Corvette Stingray: The Mid-Engine Revolution (2nd Ed.)
by Chevrolet and Richard Prince
“While the C8 is the first production Corvette to have its engine amidships, the notion of creating a mid-engine version of America’s Sports Car predates the 2020 model year. In fact, it stretches back almost to the beginning of the Corvette’s production, smack in the middle of the 20th century.”
Buried in that excerpt is a clue that a technology that seemed desirable even necessary pretty much right from the start for a car of this type must have encountered obstacles to be so late in implementation. It is probably reasonable to say that a book produced by the maker of that very car will have limits to the degree of soul-searching it can engage in but let it be said that it doesn’t seek to hide the fact that a big company with many power centers and departments with different structures and budgets is not naturally disposed towards singing in tune. Engineering, Design, Marketing—all have to see the light (or be made to see the light by one visionary overlord [examples abound]).
Clues also come into play in understanding who is behind this book and what its scope is because it doesn’t come right out and tell you. The scope is easier to unravel, and it is the subtitle of the first chapter that points the way: “The story of the mid-engine prototypes and the role they played in creating the eight-generation Corvette.” Prototypes, meaning this is not meant to be a soup-to-nuts model history. Seen through that lens, the book does just fine, developing in good detail the role of Corvette’s first chief engineer Zora Arkus-Duntov in whom the mid-engine idea had its first advocate.

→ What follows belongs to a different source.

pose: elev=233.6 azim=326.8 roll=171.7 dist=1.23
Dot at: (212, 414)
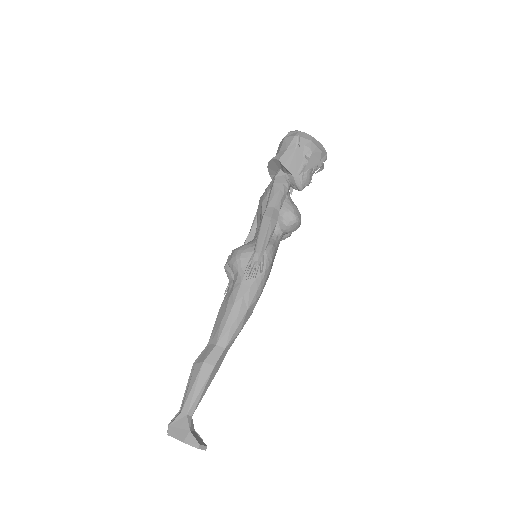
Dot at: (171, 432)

Corvette readers may by now have formed the opinion that this is a book they already know. Well, yes and no. C8 production officially began in 2020 (delayed by the GM strike in 2019) and a book followed quickly—this book, and it told the story to the point it had developed by then. But Corvette enthusiasts also know that the launch model will be followed in a year or two at most by special, higher-performance models. Hence we have an updated book here, almost 20 pages longer, adding the Z06 and 70th Anniversary Model from 2023 and the E-Ray from 2024.

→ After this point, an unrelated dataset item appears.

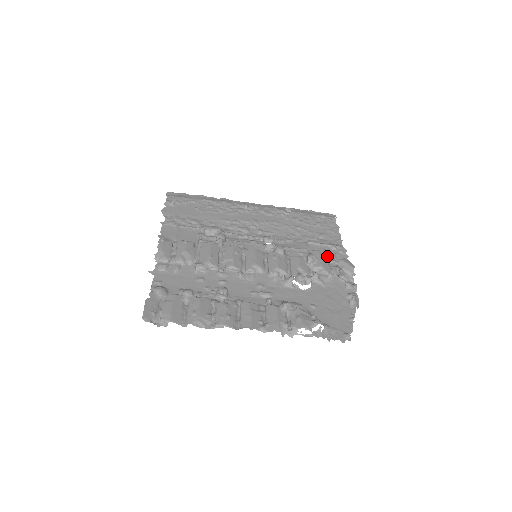
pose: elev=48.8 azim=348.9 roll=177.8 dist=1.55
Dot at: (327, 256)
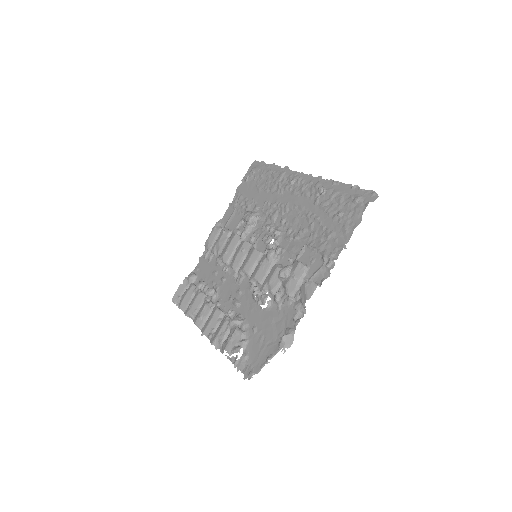
Dot at: (309, 270)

The book’s byline reads “Chevrolet and Richard Prince.” The former is self-explanatory (although it needs to be said right away that this book is not a glorified PR exercise) whereas the latter can only be appreciated if you already know who the man is: an ace photographer, owner of multiple vintage Corvettes (1967 being his favorite model year) and other delectables, and author of Corvette 70 Years: The One and Only (2022) along with some buyers guides and hundreds of contributions to magazines and books. He and his wife ran a full-service Corvette restoration shop from 1988 to 1995, stopping only when the automotive photography business he started in 1991 ballooned into an enviable roster of corporate clients that kept him on the road more and more. Not least, he has been the official photographer of Corvette Racing (started in 1999 as a joint effort by GM and Pratt Miller) for decades and been a regular at any number and variety of Corvette and motorsports events. Long story short, he has a proper frame of reference, a sharp eye, a keen mind, and probably bleeds gasoline. The book isn’t helping itself by not saying any of that.
While the book has many named Corvette team member interviewees it is not clear how the overarching narrative was put together or settled on. Various GM teams—historical services, media archive, communications—are credited with facilitating the process. Unlike, say, a magazine road test, nothing here has an edge to it, which is not to say a fact is not a fact but that there is a certain unfettered positivity to the presentation. That said, a C8 really is an astoundingly competent and segment-leading car so it would be silly not to blow its horn.
Even for a publisher like Motorbooks that has a sterling reputation for consumer-friendly pricing this book has a ridiculously low asking price ($45, not increased from four years ago; inflation, hello!!) possibly not unrelated to the GM involvement. Also par for the course for this publisher is a wealth of illustrative material, well reproduced and printed, good paper, smart design. For once no Index, tsk-tsk.
Now, around here we consider new books in the context of the existing literature. If you are inclined to sit on your 45 clams because you think any day now Volume 2 of the epic Corvette – America’s Star-Spangled Sports Car by Karl Ludvigsen must be coming out . . . don’t hold your breath. Vol. 1, a 784-page honker, came out in antediluvian times, 2014, and years later the publisher proclaimed that Vol. 2, which was to cover the C7 and 8 models, was on ice until more of Vol. 1 sold. That book was under a $100 and it is incomprehensible that it never gained traction. Another book worth mentioning and very much alive is the series Corvette; Legend or Myth & Zora’s Marque of Excellence by GM engineer Kenneth William Kayser but that is an entirely different type of book. Counting its newest installment, Volume IV – Zora’s Mark IV Big Block “Awesome” to ZL-1 427, the set will set you back around $450 and there may well be additional volumes coming.
Another feather in Prince’s cap: right about the time this book was launched he was inducted into the 2024 National Corvette Museum Hall of Fame.